=== SOURCE TEXT ===
- - - -
Argonne National Laboratory

Transportation and Power Systems

Combustion Modeling with Detailed Chemistry

Developing high-fidelity reduced mechanisms for use of biodiesel fuel in combustion systems

It is well known that the optimization of engines burning liquid and gaseous fuels through repeated experiments is a routine but rather expensive and time-consuming process. Predictive numerical simulations with realistic chemistry is a promising option in reducing overall cost, particularly if the detailed mechanisms can be substantially reduced without significant loss of accuracy. In the past, detailed chemical kinetic mechanisms included only a few species (3-10) and handful of reactions (20-50). Due to the advent of faster and cheaper computational resources, detailed simulations with 40-60 species and 150-200 reactions have become rather routine in industry and academia. However, these mechanisms in the past have been plagued by inadequate validation and limited operation range.

Argonne researchers, in collaboration with University of Connecticut (UConn) and Lawrence Livermore National Laboratory (LLNL), have developed high-fidelity reduced mechanisms for biodiesel fuel. These reduced mechanisms are extensively validated against idealized combustion systems such as shock tube, rapid compression machine, jet stirred reactor, constant volume turbulent spray-combustion chambers, metal-engine and other data. These mechanisms can better predict experimental data compared to other chemical kinetic models available in the literature. These well-validated mechanisms will be shared here at a later stage.

Biodiesel Surrogates for Engine Modeling

The desired reduced biodiesel mechanism should:

  • Be small in mechanism size (about 100-125 species),
  • Represent real biodiesel properties well,
  • Include low and high temperature chemistry, and
  • Require no tuning of rate parameters to match specific data-sets.

The surrogates’ range of operation consists of a pressure of 1-100 atm; an equivalence ratio of 0.5-2.0; and an initial temperature of 700-1800 degrees K .

Mechanism reduction is performed using directed relation graph (DRG), isomer lumping, DRG aided with sensitivity analysis, and error cancellation techniques at UConn. The original mechanism was obtained from LLNL, consisting of 3329 species and 10806 reactions. These reduced mechanisms are extensively validated at Argonne, against idealized combustion systems before implementation in an engine modeling code. Some sample validations are presented for biodiesel fuel.
- - - -
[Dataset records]
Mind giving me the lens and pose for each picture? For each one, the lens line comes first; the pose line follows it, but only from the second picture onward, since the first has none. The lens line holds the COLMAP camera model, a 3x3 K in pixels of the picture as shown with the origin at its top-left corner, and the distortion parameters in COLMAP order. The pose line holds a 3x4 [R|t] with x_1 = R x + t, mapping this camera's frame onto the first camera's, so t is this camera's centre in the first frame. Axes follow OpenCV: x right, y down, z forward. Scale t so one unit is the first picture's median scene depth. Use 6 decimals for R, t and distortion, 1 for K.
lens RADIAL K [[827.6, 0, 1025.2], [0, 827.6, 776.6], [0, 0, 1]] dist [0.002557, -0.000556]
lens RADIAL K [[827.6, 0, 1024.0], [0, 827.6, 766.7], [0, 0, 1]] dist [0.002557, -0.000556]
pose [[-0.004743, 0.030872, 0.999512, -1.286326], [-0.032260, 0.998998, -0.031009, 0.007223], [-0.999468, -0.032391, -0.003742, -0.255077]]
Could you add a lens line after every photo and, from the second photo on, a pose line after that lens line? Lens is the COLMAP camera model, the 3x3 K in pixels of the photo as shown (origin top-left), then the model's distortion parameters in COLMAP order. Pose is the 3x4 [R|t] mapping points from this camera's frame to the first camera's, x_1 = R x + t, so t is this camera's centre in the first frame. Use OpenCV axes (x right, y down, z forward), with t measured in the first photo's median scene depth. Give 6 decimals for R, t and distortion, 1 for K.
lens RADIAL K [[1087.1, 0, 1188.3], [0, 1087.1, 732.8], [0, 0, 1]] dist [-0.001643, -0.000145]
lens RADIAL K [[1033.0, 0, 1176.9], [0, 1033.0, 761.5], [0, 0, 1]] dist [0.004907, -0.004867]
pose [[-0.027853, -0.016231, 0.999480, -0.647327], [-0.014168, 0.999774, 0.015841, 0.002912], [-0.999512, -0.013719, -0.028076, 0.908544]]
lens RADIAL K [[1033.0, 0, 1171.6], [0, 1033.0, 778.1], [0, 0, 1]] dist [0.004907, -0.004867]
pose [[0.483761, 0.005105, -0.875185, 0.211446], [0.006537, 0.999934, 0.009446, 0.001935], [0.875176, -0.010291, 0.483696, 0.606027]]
- - - -
=== DIRECTIONS ===
Using the biodiesel mechanism text, decide whether each statement agrees with it, answering yes or no and quoting the words that settle it: (a) The original mechanism obtained from LLNL had 3329 species. (b) The desired reduced mechanism should have its rate parameters tuned to match specific data sets. (c) The surrogates' range of operation includes initial temperatures up to 2000 degrees K. Answer using only the text.

=== TASK RESULT ===
(a) Yes: "The original mechanism was obtained from LLNL, consisting of 3329 species and 10806 reactions."
(b) No: "Require no tuning of rate parameters to match specific data-sets,"
(c) No: "an initial temperature of 700-1800 degrees K"